# Work task 1
In the report on the cardiovascular genetics lecture, what was the title of Dr. Roberts's talk?
# Work task 2
Resume the report on the cardiovascular genetics lecture from the point where it stops.

# Extracted text
- Opening Delimiter -
ATLANTA, Georgia (ACC) -- Cardiology has not seen much success in gene therapy yet, but just you wait. When the breakthroughs come—and they will come soon—they will surpass all of the achievements in the discipline of the past 50 years and the 2,000 years before that, said Robert Roberts, MD, who delivered the annual Simon Dack Lecture on Monday, March 18, 2002.

“Cardiology is clearly on the verge of its most golden era,” Dr. Roberts said.

Dr. Roberts, chief of Cardiology at the Baylor College of Medicine, Houston, spoke on “Cardiovascular Genetics and the 21st Century.”

The past 50 years, with its multitude of advances, has already been dubbed the “golden age of cardiology.” None of the therapies common today were available 60 years ago, Dr. Roberts noted, from open-heart surgery and cardiac catheterization to ablation and antibiotics.

Cardiology advanced more in the past 50 years than in the previous 2,000, he said, and the next 50 years will surpass even that.

The completion of the Human Genome Project—the $3 billion effort to map the human genome—Dr. Roberts believes, “will usher in the next marvelous era of cardiovascular medicine.”

Personalized medicine

Mastery of the human genome will present physicians with a new perspective on medicine, Dr. Roberts said, that of using multiple etiologies—genes—to look for a disease in a specific individual.

“This will be a totally different picture,” he said. “Within 10 years we will have sequenced 30,000 to 40,000 genes related to human disease. A single blood sample will contain 40,000 etiologies.”
- Closing Delimiter -
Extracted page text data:
- Opening Delimiter -
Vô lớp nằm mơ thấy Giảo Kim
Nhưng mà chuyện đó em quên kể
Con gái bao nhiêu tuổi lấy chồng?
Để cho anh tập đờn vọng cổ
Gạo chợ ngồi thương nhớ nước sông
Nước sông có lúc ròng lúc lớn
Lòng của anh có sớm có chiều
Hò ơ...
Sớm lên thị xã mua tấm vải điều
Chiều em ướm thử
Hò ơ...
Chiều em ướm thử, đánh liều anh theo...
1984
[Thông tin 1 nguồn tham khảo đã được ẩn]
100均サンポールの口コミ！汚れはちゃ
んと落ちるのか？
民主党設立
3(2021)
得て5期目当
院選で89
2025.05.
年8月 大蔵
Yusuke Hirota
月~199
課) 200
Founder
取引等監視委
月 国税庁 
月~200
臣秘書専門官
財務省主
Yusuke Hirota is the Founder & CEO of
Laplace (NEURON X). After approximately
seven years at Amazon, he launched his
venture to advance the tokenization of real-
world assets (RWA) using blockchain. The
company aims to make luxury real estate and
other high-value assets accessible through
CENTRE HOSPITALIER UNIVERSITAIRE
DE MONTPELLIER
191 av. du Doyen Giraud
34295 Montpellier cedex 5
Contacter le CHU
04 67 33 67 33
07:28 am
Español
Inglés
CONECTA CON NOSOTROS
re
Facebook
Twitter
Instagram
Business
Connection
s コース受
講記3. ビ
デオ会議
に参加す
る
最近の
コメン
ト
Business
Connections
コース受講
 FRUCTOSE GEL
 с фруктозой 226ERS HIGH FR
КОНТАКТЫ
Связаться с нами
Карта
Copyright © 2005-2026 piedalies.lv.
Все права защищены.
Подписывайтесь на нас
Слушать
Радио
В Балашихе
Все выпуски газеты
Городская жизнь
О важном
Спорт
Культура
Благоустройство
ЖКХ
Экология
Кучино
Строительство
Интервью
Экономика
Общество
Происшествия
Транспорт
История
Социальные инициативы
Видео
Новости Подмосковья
- Closing Delimiter -
# Exercise output 1
"Cardiovascular Genetics and the 21st Century."

# Exercise output 2
The Human Genome Project is about 88 percent complete, Dr. Roberts noted, and should be completed within a year. So far, only about 1,000 genes in the gene bank have been associated with disease, and 18 percent of those are related to cardiovascular disease.

But daily advances in computational biology and bioinformatics point to a time in the next five to 10 years when an individual will have his or her entire genome available for risk assessment, treatment selection, and prognosis.

The average lifespan more than doubled over the past century, from 36 years in 1900 to 80 years in 2000. Personalized medicine based on gene therapy, Dr. Roberts predicted, will play an essential role in doubling that again by the year 2100.

“Embrace the techniques and be patient,” he said. There will be failures along the way, he concluded, “but the next things that happen for all of us will be beyond our imagination at this time.”